[[ THE DATA, beginning ]]
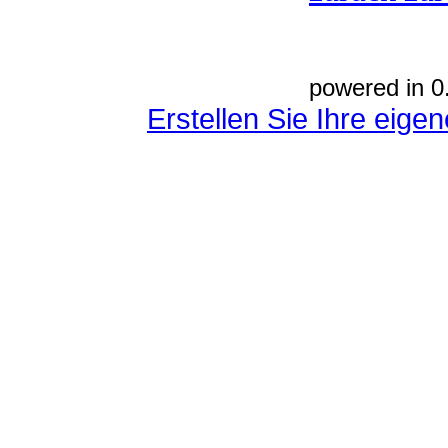
powered in 0
Erstellen Sie Ihre eig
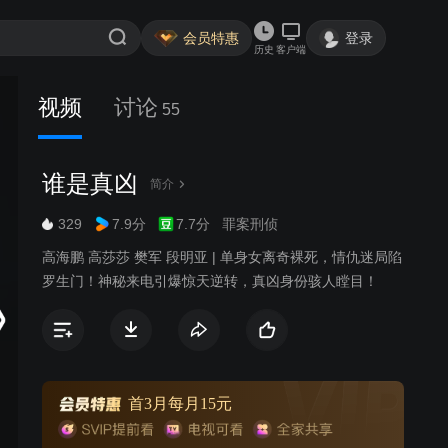
会员特惠
登录
历史
客户端
视频
讨论
55
谁是真凶
简介
329
7.9分
7.7分
罪案刑侦
高海鹏 高莎莎 樊军 段明亚 | 单身女离奇裸死，情仇迷局陷
罗生门！神秘来电引爆惊天逆转，真凶身份骇人瞠目！
首3月每月15元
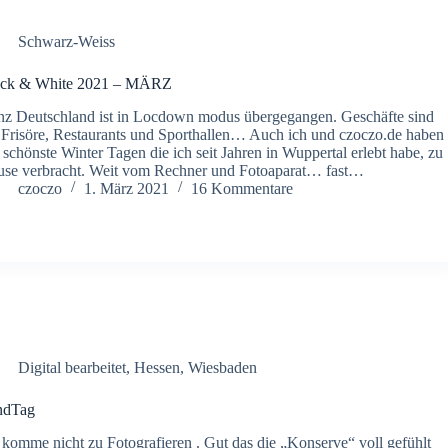
Schwarz-Weiss
ack & White 2021 – MÄRZ
z Deutschland ist in Locdown modus übergegangen. Geschäfte sind
 Frisöre, Restaurants und Sporthallen… Auch ich und czoczo.de haben
 schönste Winter Tagen die ich seit Jahren in Wuppertal erlebt habe, zu
se verbracht. Weit vom Rechner und Fotoaparat… fast…
czoczo
1. März 2021
16 Kommentare
Digital bearbeitet
,
Hessen
,
Wiesbaden
ndTag
 komme nicht zu Fotografieren . Gut das die „Konserve“ voll gefühlt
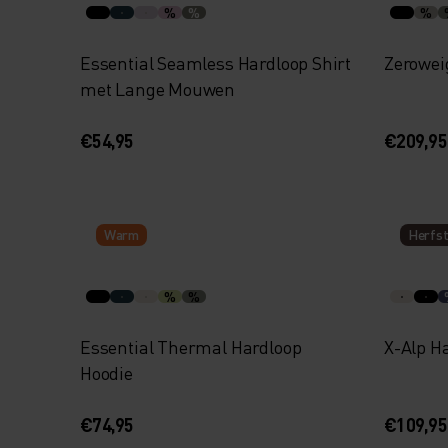
%
%
%
Essential Seamless Hardloop Shirt
Zerowei
met Lange Mouwen
€54,95
€209,95
Warm
Herfst
%
%
Essential Thermal Hardloop
X-Alp H
Hoodie
€74,95
€109,95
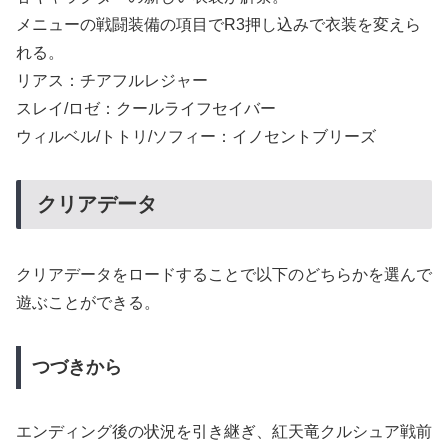
メニューの戦闘装備の項目でR3押し込みで衣装を変えら
れる。
リアス：チアフルレジャー
スレイ/ロゼ：クールライフセイバー
ウィルベル/トトリ/ソフィー：イノセントブリーズ
クリアデータ
クリアデータをロードすることで以下のどちらかを選んで
遊ぶことができる。
つづきから
エンディング後の状況を引き継ぎ、紅天竜クルシュア戦前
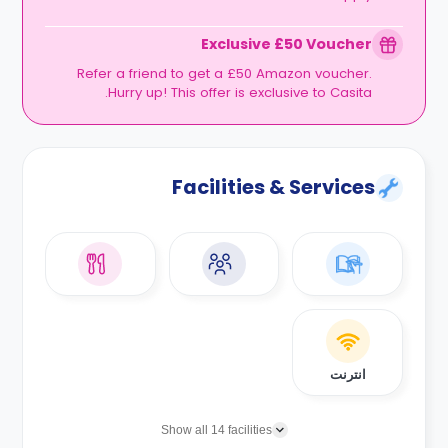
Exclusive £50 Voucher
Refer a friend to get a £50 Amazon voucher.
Hurry up! This offer is exclusive to Casita.
Facilities & Services
انترنت
Show all 14 facilities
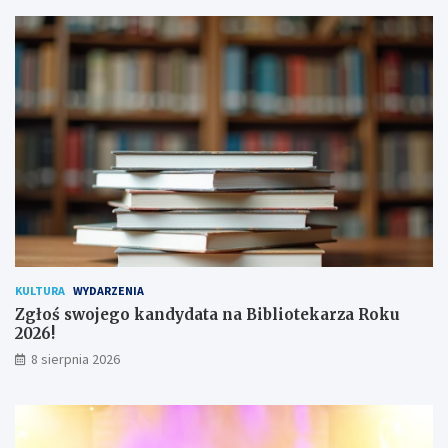
s
o
a
d
n
y
a
c
!
h
u
ż
y
t
k
o
w
n
i
k
KULTURA
WYDARZENIA
ó
Zgłoś swojego kandydata na Bibliotekarza Roku
w
2026!
8 sierpnia 2026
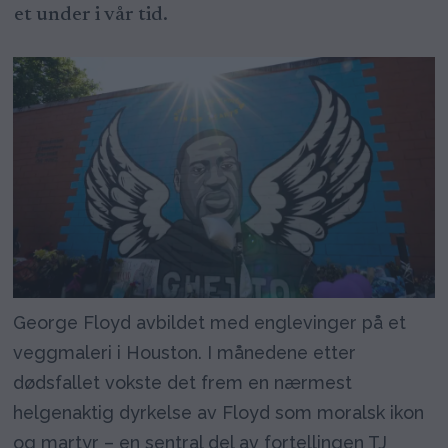
et under i vår tid.
George Floyd avbildet med englevinger på et
veggmaleri i Houston. I månedene etter
dødsfallet vokste det frem en nærmest
helgenaktig dyrkelse av Floyd som moralsk ikon
og martyr – en sentral del av fortellingen TJ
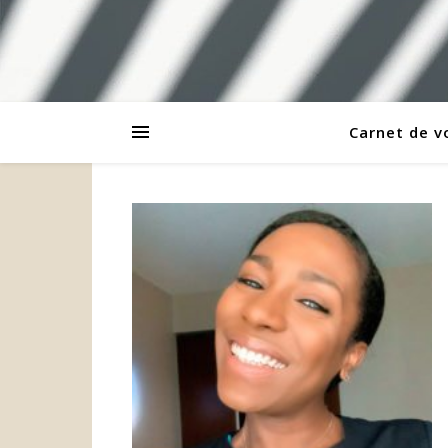
Carnet de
[[ THE DATA, end ]]
◆ TASK TO COMPLETE
Extract every line of the records that contains the string "Hardloop", treating uppercase and lowercase letters as distinct.

◆ EXPECTED ANSWER
Essential Seamless Hardloop Shirt
Essential Thermal Hardloop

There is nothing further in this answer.